8Dès le 17e siècle se sont affrontées deux théories concernant la nature de la lumière, celles qui la considèrent comme un corps et celles comme le mouvement d’un corps sans transport de matière. Pour devenir positive, une science doit clairement se débarrasser des entités chimériques qui peuvent y être associées : « on admettra, en physique, comme principe fondamental de la vraie théorie relative à l’institution des hypothèses, que toute hypothèse scientifique, afin d’être réellement jugeable, doit exclusivement porter sur les lois des phénomènes, et jamais sur leurs modes de production »14. Les ondes et les corpuscules doivent être exclus de la physique positive, et donc aussi bien les théories de Newton sur la lumière que celles de Descartes, Huygens et Euler. Pour Comte, une lumière « sera éternellement hétérogène à un mouvement ou à un son »15.

9Pierre Duhem (1861-1916) peut s’inscrire dans une ligne de pensée d’inspiration comtienne lorsqu’il définit la théorie physique de la manière suivante : « une théorie physique n’est pas une explication. C’est un système de propositions mathématiques, déduit d’un petit nombre de principes, qui ont pour but de représenter aussi simplement, aussi complètement et aussi exactement que possible, un ensemble de lois expérimentales »16. Il applique ce principe dans son cours d’optique en dégageant des hypothèses sur la nature de la lumière qui est saisie comme qualité. De ce point de vue, les résonances avec l’œuvre de Comte sont très fortes, même si par la suite, les travaux d’Albert Einstein (1879-1955) ont remis en question la nature ondulatoire et continue de la lumière et ceux de Louis de Broglie (1892-1987) ont acté du fait que la matière présente, comme la lumière, un double aspect ondulatoire et corpusculaire17.

10Comte a ménagé une place importante à la philosophie de la biologie dans l’élaboration de sa philosophie positive.
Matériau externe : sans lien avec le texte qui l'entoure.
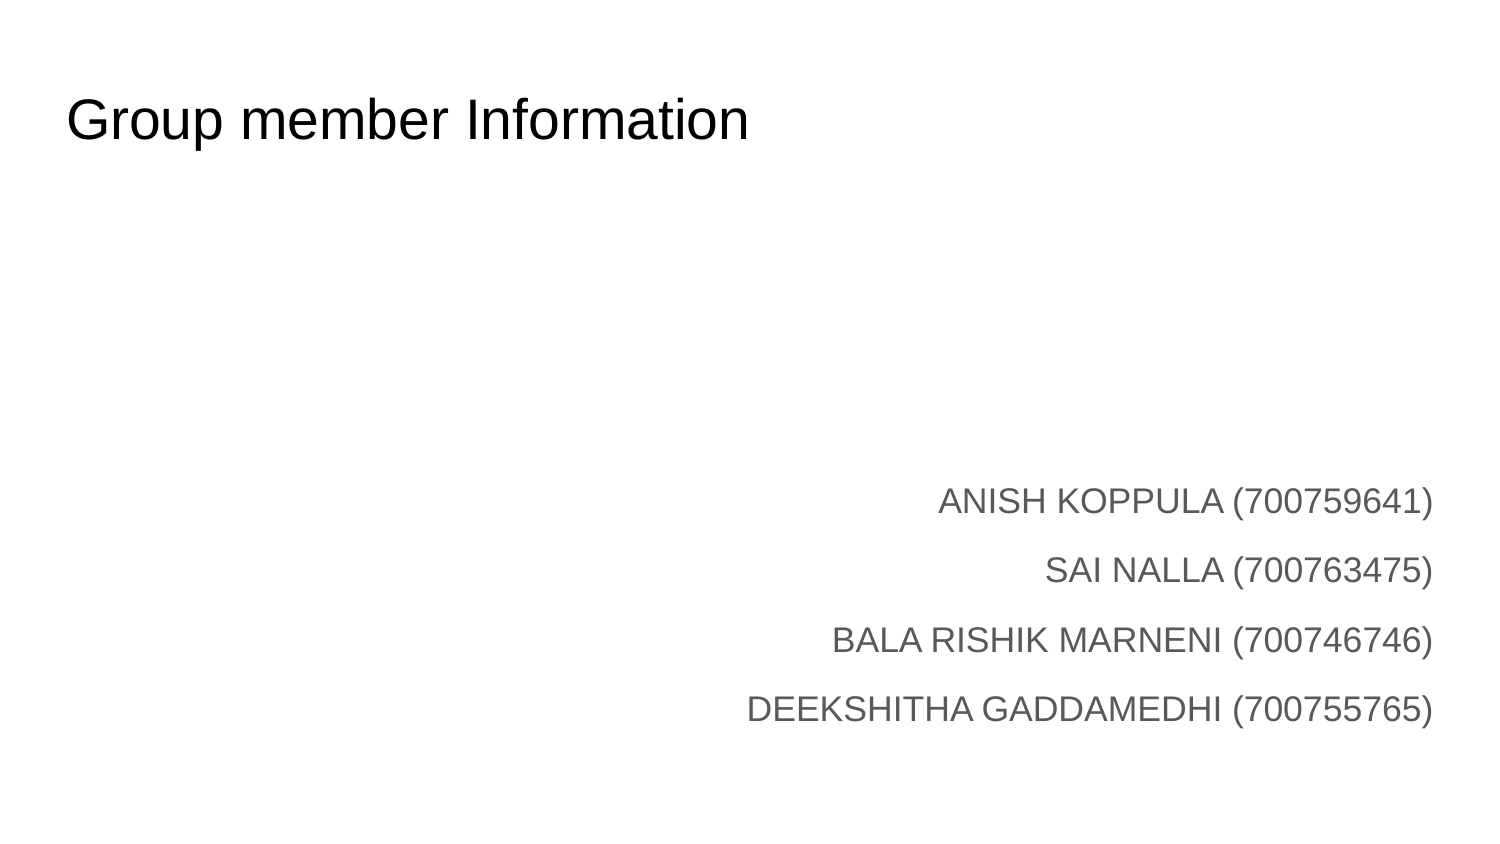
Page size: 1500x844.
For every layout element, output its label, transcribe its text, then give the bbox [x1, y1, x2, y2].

list ANISH KOPPULA (700759641) SAI NALLA (700763475) BALA RISHIK MARNENI (700746746) DEEKSHITHA GADDAMEDHI (700755765) [51, 189, 1449, 750]
title Group member Information [51, 72, 1449, 167]
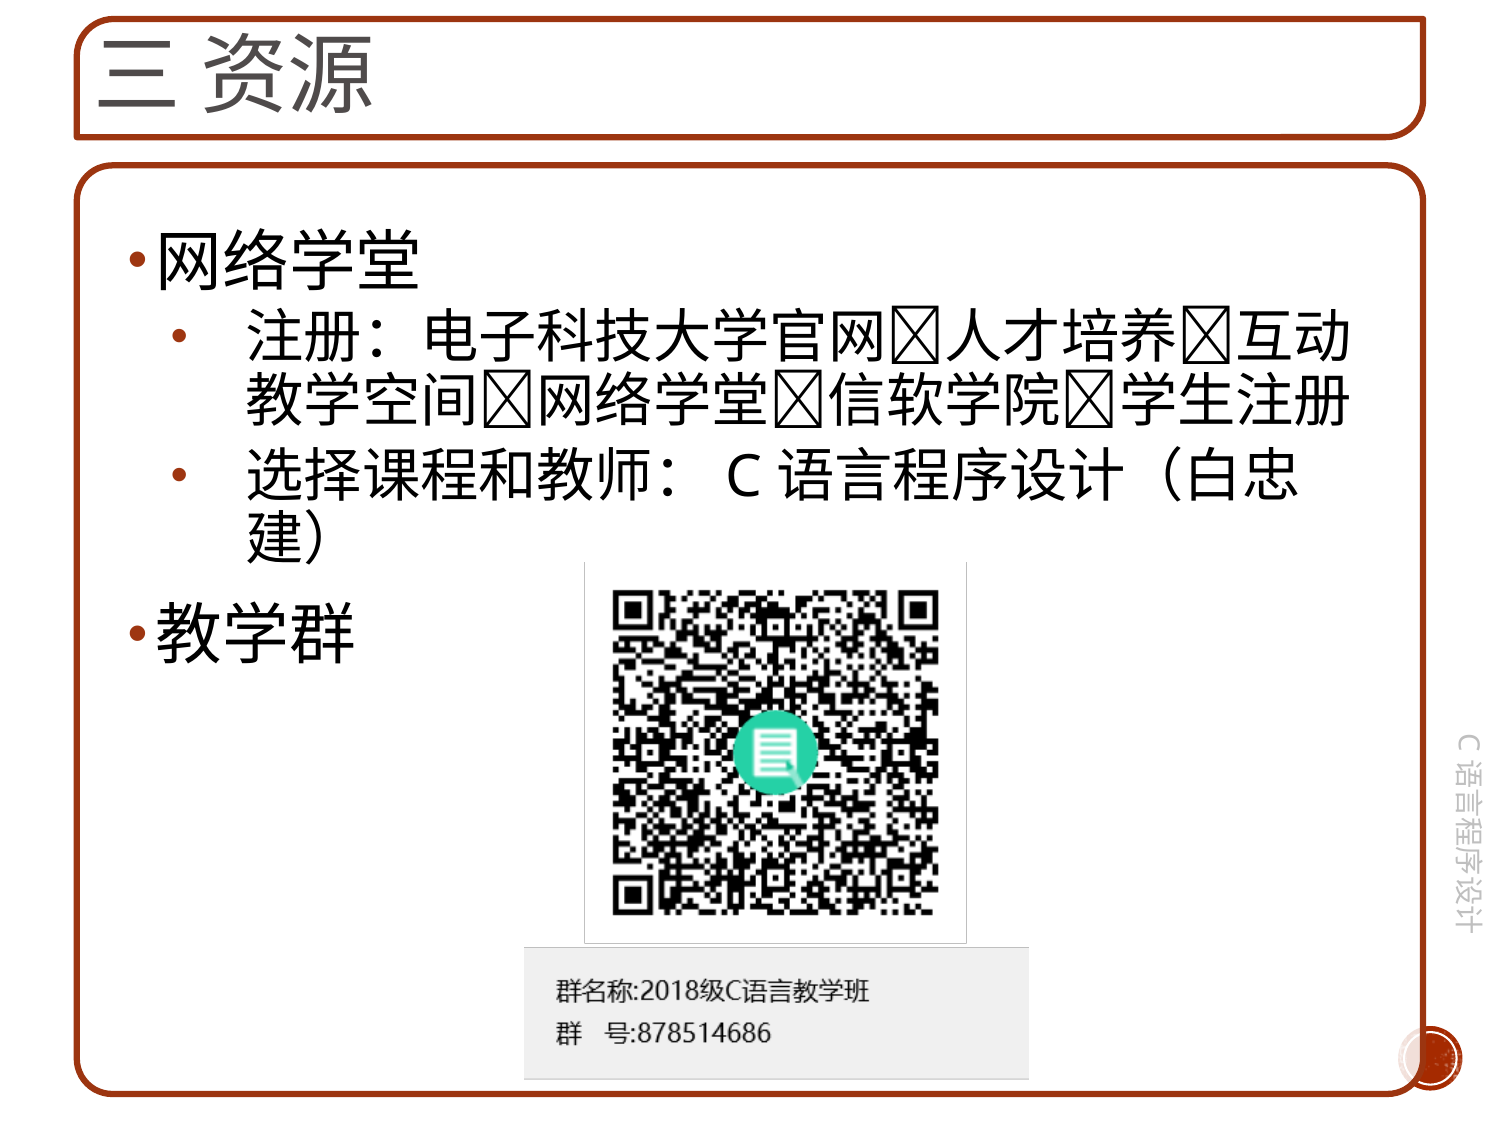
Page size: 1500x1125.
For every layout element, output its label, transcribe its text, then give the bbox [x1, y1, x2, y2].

text_box 网络学堂 注册：电子科技大学官网人才培养互动教学空间网络学堂信软学院学生注册 选择课程和教师：C语言程序设计（白忠建） 教学群 [112, 219, 1388, 1013]
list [527, 564, 1028, 1090]
title 三 资源 [78, 19, 1424, 138]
Il s’appuie sur les cadres généraux de la pensée de Blainville autour de l’idée d’acte (rapport entre la statique corrélative à la physiologie et la dynamique liée à la hiérarchie anatomo-fonctionnelle)19. Dans la 40e Leçon du Cours de philosophie positive, Comte définit la vie à partir de la vie organique et conteste le principe de Bichat selon lequel la vie serait un « ensemble de fonctions qui résistent à la mort »20 : pour Comte, cet antagonisme supposé relève de la métaphysique. La vie est une notion positive, puisqu’il existe une harmonie entre le vivant et son milieu. « Il s’ensuit aussitôt que le grand problème permanent de la biologie positive doit consister à établir, pour tous les cas, d’après le moindre nombre possible de lois invariables, une exacte harmonie scientifique entre ces deux inséparables puissances du conflit vital et l’acte même qui le constitue, préalablement analysé ; en un mot, à lier constamment, d’une manière non seulement générale, mais aussi spéciale, la double idée d’organe et de milieu avec l’idée de fonction »21. Laurent Clauzade insiste sur le côté abstrait de la relation acte / fonction et montre comment dans cette notion de fonction dans la philosophie de la biologie comtienne, il existe des réminiscences mathématiques. Ce couple est décomposé à plusieurs reprises, la notion de fonction est conçue selon un modèle mathématique.

11En réalité, l’effort comtien consiste à penser une relation dynamique entre l’organisme et son milieu et à ne pas postuler de séparation abstraite entre ces deux éléments. En effet, Comte relate des cas où le monde organique entre en conflit avec le monde inorganique et des cas où l’harmonie est effective. Le travail complexe de définition de la fonction révèle la manière avec laquelle Comte développe une science de la vie reposant sur le conflit entre le vivant et son environnement.

12L’épistémologie comtienne est dépendante d’une recherche d’unité dans la classification des sciences qui peut avoir pour conséquence l’érection d’obstacles dans chaque science particulière, que ce soit dans les mathématiques, la physique ou la biologie. L’épistémologie comtienne est aux antipodes du scientisme, dans la mesure où Comte a constamment cherché les lois rendant compte de la distribution des phénomènes sans céder le pas à une forme de déterminisme et à une enquête métaphysique sur les causes. Sa classification des sciences reste dynamique et solidaire d’une vision d’ensemble visant à réorganiser le pouvoir spirituel.